Daniel G. Nocera

Patterson Rockwood Professor of Energy
Harvard University

Daniel G. Nocera is the Patterson Rockwood Professor of Energy at Harvard University. He is widely recognized in the world as a leading researcher in renewable energy. His group has pioneered studies of the basic mechanisms of energy conversion in biology and chemistry with a particular focus on multielectron transformations and the coupling of protons to electron transfer (i.e., proton-coupled electron transfer). A recent focus in the group has been to exploit this mechanistic knowledge for the generation of solar fuels. His group has recently accomplished a solar fuels process that captures many of the elements of photosynthesis and he has now translated this science to produce the artificial leaf. This discovery sets the stage for a storage mechanism for the distributed, deployment of solar energy. Other areas of interest in the group include the development of proton-coupled electron transfer and its application to radical enzymology, the development of new cancer therapies by creating nanocrystal chemosensors for metabolic tumor profiling, the creation of spin frustrated materials, which has culminated in the discovery of the quantum spin liquid, and the invention of molecular tagging velocimetry technique for the measurement of highly turbulent fluid flows.

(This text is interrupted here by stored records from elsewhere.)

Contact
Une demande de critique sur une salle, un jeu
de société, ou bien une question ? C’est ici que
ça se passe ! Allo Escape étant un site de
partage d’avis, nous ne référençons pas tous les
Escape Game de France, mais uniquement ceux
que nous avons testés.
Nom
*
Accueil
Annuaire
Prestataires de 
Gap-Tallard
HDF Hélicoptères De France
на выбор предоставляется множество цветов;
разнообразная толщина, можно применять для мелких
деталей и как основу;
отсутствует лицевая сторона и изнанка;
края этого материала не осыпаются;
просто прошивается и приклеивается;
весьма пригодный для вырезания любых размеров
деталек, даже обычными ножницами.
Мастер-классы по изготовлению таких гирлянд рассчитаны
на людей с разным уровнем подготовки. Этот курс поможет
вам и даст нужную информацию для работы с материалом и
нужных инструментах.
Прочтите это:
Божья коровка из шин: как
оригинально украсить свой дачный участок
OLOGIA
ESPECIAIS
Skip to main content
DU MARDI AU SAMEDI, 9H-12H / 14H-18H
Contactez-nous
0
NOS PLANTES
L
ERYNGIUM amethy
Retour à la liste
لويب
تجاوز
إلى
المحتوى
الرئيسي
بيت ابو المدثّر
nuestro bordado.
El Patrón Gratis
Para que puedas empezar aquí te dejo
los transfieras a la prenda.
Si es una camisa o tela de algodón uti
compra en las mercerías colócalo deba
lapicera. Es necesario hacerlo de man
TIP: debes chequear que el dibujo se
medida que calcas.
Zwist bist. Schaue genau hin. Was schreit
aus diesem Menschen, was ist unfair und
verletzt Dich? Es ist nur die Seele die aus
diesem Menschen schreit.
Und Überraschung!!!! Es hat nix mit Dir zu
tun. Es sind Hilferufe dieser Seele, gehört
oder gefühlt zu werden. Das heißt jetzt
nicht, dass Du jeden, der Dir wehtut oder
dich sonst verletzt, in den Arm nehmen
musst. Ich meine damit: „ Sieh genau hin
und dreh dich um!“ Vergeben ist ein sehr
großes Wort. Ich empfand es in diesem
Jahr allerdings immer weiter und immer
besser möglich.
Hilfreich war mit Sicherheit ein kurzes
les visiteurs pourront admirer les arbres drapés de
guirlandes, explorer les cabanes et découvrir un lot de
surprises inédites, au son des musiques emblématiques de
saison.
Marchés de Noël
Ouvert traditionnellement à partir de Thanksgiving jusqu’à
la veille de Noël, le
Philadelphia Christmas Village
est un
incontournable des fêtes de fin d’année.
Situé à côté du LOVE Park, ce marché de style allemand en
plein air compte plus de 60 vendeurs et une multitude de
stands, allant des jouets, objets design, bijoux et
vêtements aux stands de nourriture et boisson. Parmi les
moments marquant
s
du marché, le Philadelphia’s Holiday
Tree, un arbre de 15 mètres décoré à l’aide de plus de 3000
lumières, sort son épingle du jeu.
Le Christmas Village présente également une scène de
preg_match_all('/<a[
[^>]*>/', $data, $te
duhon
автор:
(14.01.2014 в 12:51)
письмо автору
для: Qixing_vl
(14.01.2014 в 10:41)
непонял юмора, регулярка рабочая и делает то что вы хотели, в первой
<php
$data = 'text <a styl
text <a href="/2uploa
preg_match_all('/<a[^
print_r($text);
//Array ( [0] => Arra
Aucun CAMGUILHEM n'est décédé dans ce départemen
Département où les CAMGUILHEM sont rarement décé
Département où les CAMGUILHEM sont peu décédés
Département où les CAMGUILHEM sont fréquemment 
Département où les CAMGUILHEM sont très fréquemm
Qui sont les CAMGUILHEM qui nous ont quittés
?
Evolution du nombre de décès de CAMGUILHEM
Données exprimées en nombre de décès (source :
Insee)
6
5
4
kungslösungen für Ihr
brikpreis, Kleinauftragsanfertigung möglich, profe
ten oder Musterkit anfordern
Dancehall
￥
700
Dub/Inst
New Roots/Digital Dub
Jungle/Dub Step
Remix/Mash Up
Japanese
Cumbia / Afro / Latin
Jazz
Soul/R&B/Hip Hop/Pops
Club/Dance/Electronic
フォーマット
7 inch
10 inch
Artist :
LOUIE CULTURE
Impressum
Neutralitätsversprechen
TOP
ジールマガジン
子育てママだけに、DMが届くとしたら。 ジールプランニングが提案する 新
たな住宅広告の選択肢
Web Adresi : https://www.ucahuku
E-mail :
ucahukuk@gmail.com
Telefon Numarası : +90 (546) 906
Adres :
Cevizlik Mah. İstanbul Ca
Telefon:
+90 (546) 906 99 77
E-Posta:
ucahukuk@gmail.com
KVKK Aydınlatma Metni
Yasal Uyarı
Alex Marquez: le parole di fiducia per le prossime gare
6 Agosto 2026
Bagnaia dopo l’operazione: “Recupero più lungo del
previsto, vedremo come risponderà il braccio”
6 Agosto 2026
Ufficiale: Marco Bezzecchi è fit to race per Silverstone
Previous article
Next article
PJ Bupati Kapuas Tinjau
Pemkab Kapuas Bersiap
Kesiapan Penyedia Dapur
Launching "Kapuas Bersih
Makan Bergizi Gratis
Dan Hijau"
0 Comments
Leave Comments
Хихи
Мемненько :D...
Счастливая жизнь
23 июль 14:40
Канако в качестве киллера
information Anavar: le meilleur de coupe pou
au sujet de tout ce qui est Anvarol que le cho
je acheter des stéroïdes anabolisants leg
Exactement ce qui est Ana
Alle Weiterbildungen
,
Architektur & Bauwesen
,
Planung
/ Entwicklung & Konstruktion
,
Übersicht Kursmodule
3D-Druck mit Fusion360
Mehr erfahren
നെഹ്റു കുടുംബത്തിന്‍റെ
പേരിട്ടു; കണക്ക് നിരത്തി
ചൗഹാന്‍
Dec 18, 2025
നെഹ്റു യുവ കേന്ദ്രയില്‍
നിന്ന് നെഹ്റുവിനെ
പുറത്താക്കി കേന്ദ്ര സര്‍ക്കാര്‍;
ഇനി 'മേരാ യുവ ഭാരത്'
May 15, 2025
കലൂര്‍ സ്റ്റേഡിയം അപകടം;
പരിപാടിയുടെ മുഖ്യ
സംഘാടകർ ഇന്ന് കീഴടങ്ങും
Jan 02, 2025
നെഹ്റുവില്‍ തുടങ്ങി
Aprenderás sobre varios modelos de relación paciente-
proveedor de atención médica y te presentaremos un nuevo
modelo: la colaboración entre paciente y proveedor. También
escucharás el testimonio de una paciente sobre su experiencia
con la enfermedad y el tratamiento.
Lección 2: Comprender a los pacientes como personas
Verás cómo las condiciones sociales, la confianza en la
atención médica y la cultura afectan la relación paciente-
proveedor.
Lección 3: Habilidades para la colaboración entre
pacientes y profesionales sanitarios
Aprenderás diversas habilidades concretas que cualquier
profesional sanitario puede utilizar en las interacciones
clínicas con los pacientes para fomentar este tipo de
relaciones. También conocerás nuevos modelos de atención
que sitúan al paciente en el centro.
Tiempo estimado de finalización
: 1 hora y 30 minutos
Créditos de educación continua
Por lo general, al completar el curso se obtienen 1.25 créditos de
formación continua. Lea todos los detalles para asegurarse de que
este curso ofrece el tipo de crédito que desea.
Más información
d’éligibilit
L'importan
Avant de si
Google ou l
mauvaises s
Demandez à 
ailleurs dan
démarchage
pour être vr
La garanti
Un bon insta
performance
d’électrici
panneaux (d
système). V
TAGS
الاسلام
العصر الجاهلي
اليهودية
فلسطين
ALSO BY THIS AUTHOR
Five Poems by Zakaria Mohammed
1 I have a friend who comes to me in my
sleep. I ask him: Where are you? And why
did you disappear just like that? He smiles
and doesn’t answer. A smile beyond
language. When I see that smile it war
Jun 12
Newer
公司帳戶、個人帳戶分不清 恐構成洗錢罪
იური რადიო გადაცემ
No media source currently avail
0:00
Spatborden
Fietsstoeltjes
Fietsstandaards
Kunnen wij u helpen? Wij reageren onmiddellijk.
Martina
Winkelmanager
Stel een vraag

His contributions to the development of renewable energy have been recognized by a number of awards, some of which include the Eni Prize, IAPS Award, Burghausen Prize, Elizabeth Wood Award and the United Nation’s Science and Technology Award and from the American Chemical Society the Inorganic Chemistry, Harrison Howe and Remsen Awards. He is a member of the American Academy of Arts and Sciences, the U.S. National Academy of Sciences and the Indian Academy of Sciences. Before joining Harvard, Nocera began his career at Michigan State University, where he was a University Distinguished Professor and then was on the faculty of MIT where he was the Henry Dreyfus Professor of Energy. He earned his B.S. degree at Rutgers University and his Ph.D. at Caltech. Nocera has mentored 120 Ph.D. graduate and postdoctoral students, published over 350 papers, and given over 750 invited talks and 80 named lectureships. In 2008, he founded Sun Catalytix, a company committed to bringing personalized energy to the non–legacy world.